158     A final note: after submissions from Crown in relation to the Community Service Work ("CSW") aspect of the Conditional Sentence Order, I decided not to restrict Mr. Al-Awaid's CSW to the Islamic community. The Crown made the point, which I found persuasive, that Mr. Al-Awaid's range of skills and experience could benefit community groups outside the Islamic community, and that it would be in the public interest to broaden the pool of potential beneficiaries for Mr. Al-Awaid's 240 hours. As the Crown submitted, Mr. Al-Awaid can bring experience and skills to the discharge of his community service obligation that the typical offender may not have.

Stored data entries:
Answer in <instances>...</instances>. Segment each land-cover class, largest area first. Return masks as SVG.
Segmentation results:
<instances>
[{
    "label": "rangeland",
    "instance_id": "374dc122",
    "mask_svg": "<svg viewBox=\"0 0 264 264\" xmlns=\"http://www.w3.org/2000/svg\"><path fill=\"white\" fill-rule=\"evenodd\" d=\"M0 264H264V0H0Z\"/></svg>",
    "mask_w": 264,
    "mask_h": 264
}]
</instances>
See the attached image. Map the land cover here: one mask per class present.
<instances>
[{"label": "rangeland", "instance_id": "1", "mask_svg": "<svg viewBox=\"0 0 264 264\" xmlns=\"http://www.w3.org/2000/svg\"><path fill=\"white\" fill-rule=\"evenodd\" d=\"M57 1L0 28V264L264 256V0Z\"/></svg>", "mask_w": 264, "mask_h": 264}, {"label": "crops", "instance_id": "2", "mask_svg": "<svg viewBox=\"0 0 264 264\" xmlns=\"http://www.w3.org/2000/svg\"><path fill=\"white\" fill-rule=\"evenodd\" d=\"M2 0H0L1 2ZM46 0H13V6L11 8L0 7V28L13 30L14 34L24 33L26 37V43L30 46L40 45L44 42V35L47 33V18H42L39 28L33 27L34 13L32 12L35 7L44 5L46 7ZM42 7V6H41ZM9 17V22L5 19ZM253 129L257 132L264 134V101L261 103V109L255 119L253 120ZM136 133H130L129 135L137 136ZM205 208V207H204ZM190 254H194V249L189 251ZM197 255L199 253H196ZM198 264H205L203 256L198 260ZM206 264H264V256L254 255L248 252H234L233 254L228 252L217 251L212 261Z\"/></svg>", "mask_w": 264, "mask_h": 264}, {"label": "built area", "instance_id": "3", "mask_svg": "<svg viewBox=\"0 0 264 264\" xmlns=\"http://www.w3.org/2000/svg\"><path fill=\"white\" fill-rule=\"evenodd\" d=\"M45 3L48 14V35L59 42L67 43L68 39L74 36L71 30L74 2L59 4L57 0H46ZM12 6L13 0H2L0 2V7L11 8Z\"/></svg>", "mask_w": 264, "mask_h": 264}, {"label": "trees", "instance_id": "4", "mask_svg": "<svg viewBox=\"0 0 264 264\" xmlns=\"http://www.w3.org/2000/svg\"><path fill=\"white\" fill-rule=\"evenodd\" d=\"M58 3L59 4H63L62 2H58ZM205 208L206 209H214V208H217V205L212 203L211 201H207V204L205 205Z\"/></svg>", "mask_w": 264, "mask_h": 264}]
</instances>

■ **Problem details**
In the paragraph on the Conditional Sentence Order, how many hours of community service does Mr. Al-Awaid have to complete?

■ **The completed task**
240 hours.